» TASK BRIEF
Among these entries, how many lines contain "enfants"? Say the number and nothing else.

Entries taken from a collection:

[Start of Attachment]

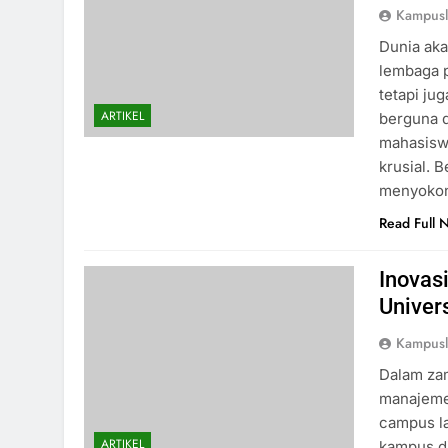
Kampus
Dunia aka
lembaga p
tetapi ju
ARTIKEL
berguna d
mahasiswa
krusial. 
menyokon
Read Full 
Inovas
Univer
Kampus
Dalam zam
manajemen
campus la
ARTIKEL
kampus di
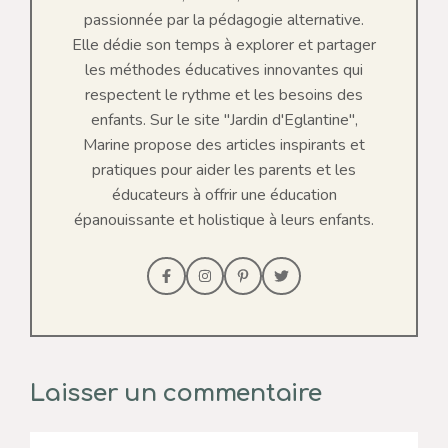
passionnée par la pédagogie alternative.
Elle dédie son temps à explorer et partager
les méthodes éducatives innovantes qui
respectent le rythme et les besoins des
enfants. Sur le site "Jardin d'Eglantine",
Marine propose des articles inspirants et
pratiques pour aider les parents et les
éducateurs à offrir une éducation
épanouissante et holistique à leurs enfants.
Laisser un commentaire
Commentaire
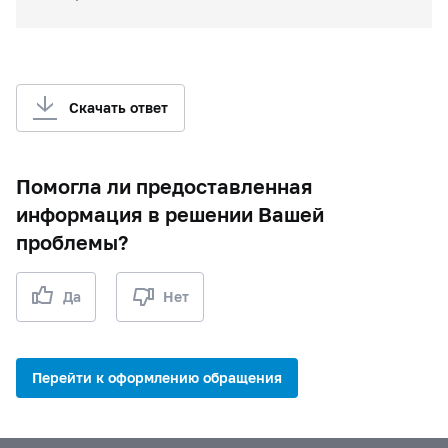
Скачать ответ
Помогла ли предоставленная
информация в решении Вашей
проблемы?
Да
Нет
Перейти к оформлению обращения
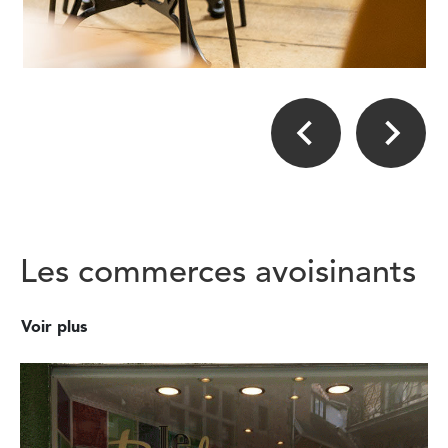
Les commerces avoisinants
Voir plus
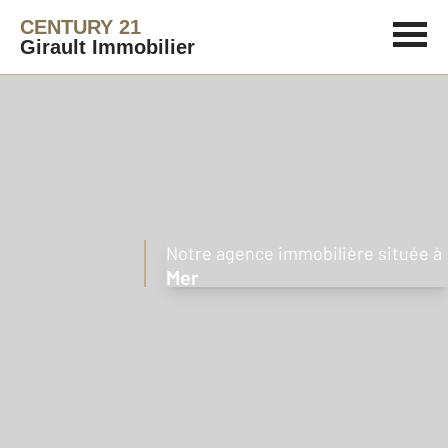
CENTURY 21
Girault Immobilier
Notre agence immobilière située à
Mer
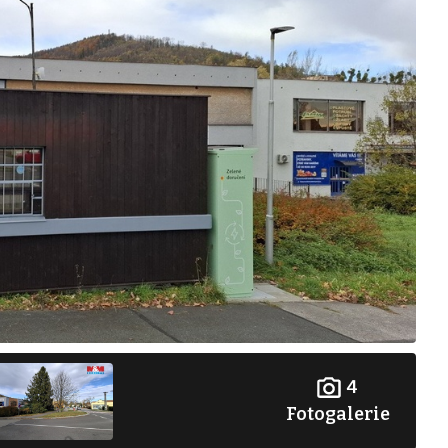
4
Fotogalerie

[End of Attachment]

» RESULT BELOW
2